To attract responsible mining investment and foster sustainable growth, governments in producing countries should strengthen anticorruption laws and institutions and implement best practice transparency standards. All governments must do more to enforce anticorruption measures, prosecute corrupt officials and companies, and compensate potential victims of corruption. Recent setbacks in the fight for accountability are especially concerning as the boom in demand for transition minerals heightens corruption risks. Multistakeholder initiatives can play an important role in shaping the actions of countries and companies across the supply chain but require stronger anticorruption provisions and robust implementation.

  1. Enable access to finance and innovative funding mechanisms

All of these recommendations require financing to become a reality. The Bretton Woods institutions and the wealthiest (and highest-emitting) countries, through international climate finance and innovative funding mechanisms, can support the deployment of clean energy projects at scale, propelling the transition. African leaders should work collaboratively to attract investments, align financial incentives, and de-risk projects to accelerate the transition.
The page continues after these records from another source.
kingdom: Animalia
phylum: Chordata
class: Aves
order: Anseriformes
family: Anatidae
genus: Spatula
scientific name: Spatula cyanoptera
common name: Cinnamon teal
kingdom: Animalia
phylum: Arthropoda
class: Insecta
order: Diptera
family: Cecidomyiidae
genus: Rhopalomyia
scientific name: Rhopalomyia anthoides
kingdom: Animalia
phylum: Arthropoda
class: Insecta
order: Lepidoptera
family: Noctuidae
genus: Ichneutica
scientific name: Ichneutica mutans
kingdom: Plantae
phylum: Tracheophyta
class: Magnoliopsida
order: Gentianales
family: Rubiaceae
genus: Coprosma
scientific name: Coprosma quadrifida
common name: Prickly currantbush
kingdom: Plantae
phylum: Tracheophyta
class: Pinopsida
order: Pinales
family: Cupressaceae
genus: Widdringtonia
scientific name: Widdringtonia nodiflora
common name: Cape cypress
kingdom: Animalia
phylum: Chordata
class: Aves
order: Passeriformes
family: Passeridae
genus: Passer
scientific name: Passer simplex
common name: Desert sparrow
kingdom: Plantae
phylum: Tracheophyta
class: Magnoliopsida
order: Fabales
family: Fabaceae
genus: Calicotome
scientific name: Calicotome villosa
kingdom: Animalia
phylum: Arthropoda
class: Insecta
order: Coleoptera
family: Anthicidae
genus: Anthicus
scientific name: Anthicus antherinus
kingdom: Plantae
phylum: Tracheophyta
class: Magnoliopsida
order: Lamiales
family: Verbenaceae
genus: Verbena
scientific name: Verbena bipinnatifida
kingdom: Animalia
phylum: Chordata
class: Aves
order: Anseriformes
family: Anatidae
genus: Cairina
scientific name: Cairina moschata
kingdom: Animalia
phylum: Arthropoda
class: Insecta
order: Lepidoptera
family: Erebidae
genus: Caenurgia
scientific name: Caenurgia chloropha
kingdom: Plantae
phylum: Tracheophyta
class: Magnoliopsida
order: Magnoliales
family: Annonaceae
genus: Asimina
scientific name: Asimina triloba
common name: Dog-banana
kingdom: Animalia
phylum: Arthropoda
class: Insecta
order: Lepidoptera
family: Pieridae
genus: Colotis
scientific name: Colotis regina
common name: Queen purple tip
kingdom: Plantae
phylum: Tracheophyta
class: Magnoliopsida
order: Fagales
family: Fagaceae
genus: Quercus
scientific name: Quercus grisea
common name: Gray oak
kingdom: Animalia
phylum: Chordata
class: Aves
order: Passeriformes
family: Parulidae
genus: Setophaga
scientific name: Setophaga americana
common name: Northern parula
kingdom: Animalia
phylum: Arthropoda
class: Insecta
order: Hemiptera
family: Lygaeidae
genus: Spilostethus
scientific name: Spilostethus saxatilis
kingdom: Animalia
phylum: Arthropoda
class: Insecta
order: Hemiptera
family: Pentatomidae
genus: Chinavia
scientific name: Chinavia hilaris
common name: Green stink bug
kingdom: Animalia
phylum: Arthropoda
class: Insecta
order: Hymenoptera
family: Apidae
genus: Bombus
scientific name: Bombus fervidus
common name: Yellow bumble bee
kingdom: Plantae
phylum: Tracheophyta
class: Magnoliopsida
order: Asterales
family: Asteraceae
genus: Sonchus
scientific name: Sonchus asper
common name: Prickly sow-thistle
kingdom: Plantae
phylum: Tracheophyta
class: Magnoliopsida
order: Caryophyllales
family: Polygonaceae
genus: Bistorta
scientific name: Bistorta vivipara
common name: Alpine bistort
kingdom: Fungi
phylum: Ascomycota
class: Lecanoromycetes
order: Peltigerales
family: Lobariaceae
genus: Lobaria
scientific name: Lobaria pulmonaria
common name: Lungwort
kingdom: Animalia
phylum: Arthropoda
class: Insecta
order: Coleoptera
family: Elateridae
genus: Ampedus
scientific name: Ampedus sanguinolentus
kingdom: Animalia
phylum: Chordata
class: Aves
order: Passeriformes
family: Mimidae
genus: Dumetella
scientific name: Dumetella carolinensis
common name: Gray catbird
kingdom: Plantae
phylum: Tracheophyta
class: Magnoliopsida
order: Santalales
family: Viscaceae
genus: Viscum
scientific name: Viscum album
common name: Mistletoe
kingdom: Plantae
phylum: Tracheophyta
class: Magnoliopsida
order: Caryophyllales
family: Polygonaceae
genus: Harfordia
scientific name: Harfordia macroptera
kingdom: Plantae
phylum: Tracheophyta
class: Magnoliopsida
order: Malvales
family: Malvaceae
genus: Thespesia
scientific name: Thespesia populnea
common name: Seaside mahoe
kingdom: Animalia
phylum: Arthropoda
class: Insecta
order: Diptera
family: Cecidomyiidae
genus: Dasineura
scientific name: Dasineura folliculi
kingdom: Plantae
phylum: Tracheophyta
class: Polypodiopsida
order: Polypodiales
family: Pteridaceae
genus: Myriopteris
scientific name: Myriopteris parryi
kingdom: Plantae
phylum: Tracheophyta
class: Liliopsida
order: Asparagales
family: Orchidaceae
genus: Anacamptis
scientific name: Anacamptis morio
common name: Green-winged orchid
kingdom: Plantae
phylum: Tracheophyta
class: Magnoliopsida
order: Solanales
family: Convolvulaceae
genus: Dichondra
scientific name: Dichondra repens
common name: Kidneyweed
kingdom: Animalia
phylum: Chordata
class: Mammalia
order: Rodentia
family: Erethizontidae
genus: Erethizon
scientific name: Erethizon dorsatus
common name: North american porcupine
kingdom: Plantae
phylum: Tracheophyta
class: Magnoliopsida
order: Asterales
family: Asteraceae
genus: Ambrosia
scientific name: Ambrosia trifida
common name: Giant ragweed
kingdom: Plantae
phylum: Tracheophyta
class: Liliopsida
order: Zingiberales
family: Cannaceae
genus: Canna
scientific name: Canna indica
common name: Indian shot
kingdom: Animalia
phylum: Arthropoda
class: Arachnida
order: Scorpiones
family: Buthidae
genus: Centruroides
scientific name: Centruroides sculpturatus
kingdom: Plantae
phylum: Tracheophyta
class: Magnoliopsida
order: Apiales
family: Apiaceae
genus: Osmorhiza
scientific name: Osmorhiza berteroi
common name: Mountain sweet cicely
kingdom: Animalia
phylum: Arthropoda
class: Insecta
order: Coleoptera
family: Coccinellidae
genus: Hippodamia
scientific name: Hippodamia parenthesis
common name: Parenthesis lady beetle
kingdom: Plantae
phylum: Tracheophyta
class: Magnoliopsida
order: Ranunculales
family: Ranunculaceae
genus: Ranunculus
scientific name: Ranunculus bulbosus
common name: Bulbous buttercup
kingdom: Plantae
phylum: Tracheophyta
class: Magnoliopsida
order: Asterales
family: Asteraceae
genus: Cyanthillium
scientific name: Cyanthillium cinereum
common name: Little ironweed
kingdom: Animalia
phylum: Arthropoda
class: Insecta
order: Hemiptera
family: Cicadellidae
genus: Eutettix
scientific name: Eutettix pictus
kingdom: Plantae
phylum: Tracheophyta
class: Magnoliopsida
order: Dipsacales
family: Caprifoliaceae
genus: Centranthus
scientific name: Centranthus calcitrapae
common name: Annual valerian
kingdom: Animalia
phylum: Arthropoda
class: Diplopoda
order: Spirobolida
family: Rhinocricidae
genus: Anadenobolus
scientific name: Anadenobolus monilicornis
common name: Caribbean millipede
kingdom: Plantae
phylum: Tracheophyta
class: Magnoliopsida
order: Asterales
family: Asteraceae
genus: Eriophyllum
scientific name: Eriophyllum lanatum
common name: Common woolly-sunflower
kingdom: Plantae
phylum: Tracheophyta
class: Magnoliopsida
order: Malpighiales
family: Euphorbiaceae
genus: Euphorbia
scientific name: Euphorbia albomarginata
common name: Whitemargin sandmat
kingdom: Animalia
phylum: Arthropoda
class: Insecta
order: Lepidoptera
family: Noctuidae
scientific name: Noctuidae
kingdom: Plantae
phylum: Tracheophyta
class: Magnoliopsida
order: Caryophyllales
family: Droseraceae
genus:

The summit marks an opportunity to forge a new path for Africa, where leaders develop, agree and commit to concrete agendas and actions for Africa’s sustainable energy journey and shape a future that is cleaner, safer and more prosperous. Achieving this requires bold action, unwavering commitment, and collaborative efforts from all stakeholders.

About the author

Nafi Chinery is the Africa Director of the Natural Resource Governance Institute (NRGI)

Note: This article/commentary was initially published by the Natural Resource Governance Institute.